Lauder added: "Because of its recent history, Austria has a moral responsibility to fight the Iranian threat. As the biggest shareholder, the government should bring its influence to bear on OMV. Like in Switzerland, politicians err if they believe that the economic interests are more important than the threat posed by Iran."
 
The Austrian government still controls over 30 per cent of the shares in OMV, the largest listed company in Austria and Central Europe's leading oil and gas corporation.
  
Lauder called on the Austrian government to put pressure on the group.
 
Referring to Israel's 60th anniversary, Lauder said: "OMV shareholders will meet for the Annual General Meeting in Vienna on 14 May, on the day sixty years after the independence of Israel, a country that Iran's President Ahmadinejad wants to wipe off the map.
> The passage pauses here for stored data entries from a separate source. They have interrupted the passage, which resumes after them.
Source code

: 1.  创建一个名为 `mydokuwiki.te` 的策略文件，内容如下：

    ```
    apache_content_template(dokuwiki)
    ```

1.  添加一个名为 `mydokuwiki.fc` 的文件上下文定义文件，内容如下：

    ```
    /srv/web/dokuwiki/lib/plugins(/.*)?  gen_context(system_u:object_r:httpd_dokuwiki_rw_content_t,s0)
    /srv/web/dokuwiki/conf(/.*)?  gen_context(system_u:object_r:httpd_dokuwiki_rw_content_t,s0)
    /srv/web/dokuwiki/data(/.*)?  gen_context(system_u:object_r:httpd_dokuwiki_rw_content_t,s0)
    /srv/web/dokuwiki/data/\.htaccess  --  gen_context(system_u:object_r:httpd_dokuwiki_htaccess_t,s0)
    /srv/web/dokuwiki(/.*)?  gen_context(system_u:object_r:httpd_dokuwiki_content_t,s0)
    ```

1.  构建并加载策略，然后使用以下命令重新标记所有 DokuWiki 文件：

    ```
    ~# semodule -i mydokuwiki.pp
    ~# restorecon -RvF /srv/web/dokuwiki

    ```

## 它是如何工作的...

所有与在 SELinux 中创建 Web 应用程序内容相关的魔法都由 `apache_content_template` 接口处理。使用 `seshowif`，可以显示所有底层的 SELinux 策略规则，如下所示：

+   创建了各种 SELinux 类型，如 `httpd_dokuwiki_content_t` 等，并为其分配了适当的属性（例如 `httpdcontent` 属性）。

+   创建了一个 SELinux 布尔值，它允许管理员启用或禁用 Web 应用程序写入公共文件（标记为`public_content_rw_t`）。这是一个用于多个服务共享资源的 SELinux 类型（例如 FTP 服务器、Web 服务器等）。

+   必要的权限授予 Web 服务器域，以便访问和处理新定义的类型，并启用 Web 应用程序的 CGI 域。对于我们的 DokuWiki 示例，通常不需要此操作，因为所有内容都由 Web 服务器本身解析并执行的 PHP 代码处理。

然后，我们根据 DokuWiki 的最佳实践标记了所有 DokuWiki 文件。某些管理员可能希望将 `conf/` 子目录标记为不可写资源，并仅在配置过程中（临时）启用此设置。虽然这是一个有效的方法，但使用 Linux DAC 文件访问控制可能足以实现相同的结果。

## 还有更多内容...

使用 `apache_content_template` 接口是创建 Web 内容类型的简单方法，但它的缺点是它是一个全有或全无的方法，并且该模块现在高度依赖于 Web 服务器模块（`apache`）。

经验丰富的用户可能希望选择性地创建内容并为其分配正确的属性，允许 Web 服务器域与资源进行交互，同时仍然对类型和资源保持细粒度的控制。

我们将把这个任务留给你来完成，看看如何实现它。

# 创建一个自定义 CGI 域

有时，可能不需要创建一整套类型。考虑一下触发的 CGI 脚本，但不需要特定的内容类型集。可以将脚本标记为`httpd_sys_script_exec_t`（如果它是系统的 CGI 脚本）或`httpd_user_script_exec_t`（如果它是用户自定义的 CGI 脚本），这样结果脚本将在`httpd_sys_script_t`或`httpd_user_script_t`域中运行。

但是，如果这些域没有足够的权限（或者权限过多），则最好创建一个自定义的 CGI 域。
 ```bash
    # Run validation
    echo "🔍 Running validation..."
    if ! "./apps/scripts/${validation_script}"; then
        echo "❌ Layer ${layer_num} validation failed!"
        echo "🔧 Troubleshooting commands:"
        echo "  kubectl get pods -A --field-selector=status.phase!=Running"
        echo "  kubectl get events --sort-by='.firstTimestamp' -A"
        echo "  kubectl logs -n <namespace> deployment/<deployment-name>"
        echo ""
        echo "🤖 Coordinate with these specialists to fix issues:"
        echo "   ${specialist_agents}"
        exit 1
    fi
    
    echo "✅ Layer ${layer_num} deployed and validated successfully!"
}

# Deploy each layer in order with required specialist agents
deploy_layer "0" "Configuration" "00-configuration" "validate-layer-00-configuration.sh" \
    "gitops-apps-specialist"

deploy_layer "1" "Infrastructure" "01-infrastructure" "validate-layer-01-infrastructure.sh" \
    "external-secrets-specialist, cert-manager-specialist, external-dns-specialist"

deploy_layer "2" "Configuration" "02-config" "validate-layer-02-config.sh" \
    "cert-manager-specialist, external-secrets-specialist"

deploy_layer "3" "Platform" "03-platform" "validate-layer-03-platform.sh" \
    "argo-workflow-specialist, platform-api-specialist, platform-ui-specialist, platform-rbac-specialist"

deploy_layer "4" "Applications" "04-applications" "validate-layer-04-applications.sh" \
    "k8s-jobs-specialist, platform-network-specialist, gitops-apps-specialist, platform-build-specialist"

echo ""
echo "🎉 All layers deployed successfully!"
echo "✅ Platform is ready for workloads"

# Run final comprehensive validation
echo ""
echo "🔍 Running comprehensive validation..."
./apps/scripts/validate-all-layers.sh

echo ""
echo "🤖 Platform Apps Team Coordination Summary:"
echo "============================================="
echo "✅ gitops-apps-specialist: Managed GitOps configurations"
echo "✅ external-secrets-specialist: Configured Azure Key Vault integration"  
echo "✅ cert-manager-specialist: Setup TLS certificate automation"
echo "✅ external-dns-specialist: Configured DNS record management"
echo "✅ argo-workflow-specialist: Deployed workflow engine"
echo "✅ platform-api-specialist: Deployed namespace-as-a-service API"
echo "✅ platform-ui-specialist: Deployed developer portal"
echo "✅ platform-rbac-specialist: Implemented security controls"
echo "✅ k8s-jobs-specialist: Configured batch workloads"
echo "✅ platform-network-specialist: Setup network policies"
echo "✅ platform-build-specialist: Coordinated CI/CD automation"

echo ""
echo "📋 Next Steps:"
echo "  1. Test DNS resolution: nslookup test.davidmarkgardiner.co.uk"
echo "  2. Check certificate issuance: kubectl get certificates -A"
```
Let's hope that OMV decides to pursue alternative options instead of giving Iran the international recognition they so desperately seek."
 
 
OMV has been exploring oil fields in southwest Iran since 2001 and last year signed a letter of intent with Iranian companies to develop one in the Gulf and in April it signed a deal with Tehran to build a plant for liquefied natural gas, reportedly Iran's biggest such contract with Europe valued at up to US 30 billion dollars over 25 years.
 
British Prime Minister Gordon Brown and US President George W. Bush recently announced a push for the inclusion of liquefied natural gas in the list of UN sanctions should Iran continue to ignore the demands by the UN Security Council.
  
The UN Security Council has already imposed three sets of sanctions against Tehran for its refusal to suspend sensitive uranium enrichment operations, which the West fears could be used to make a nuclear weapon.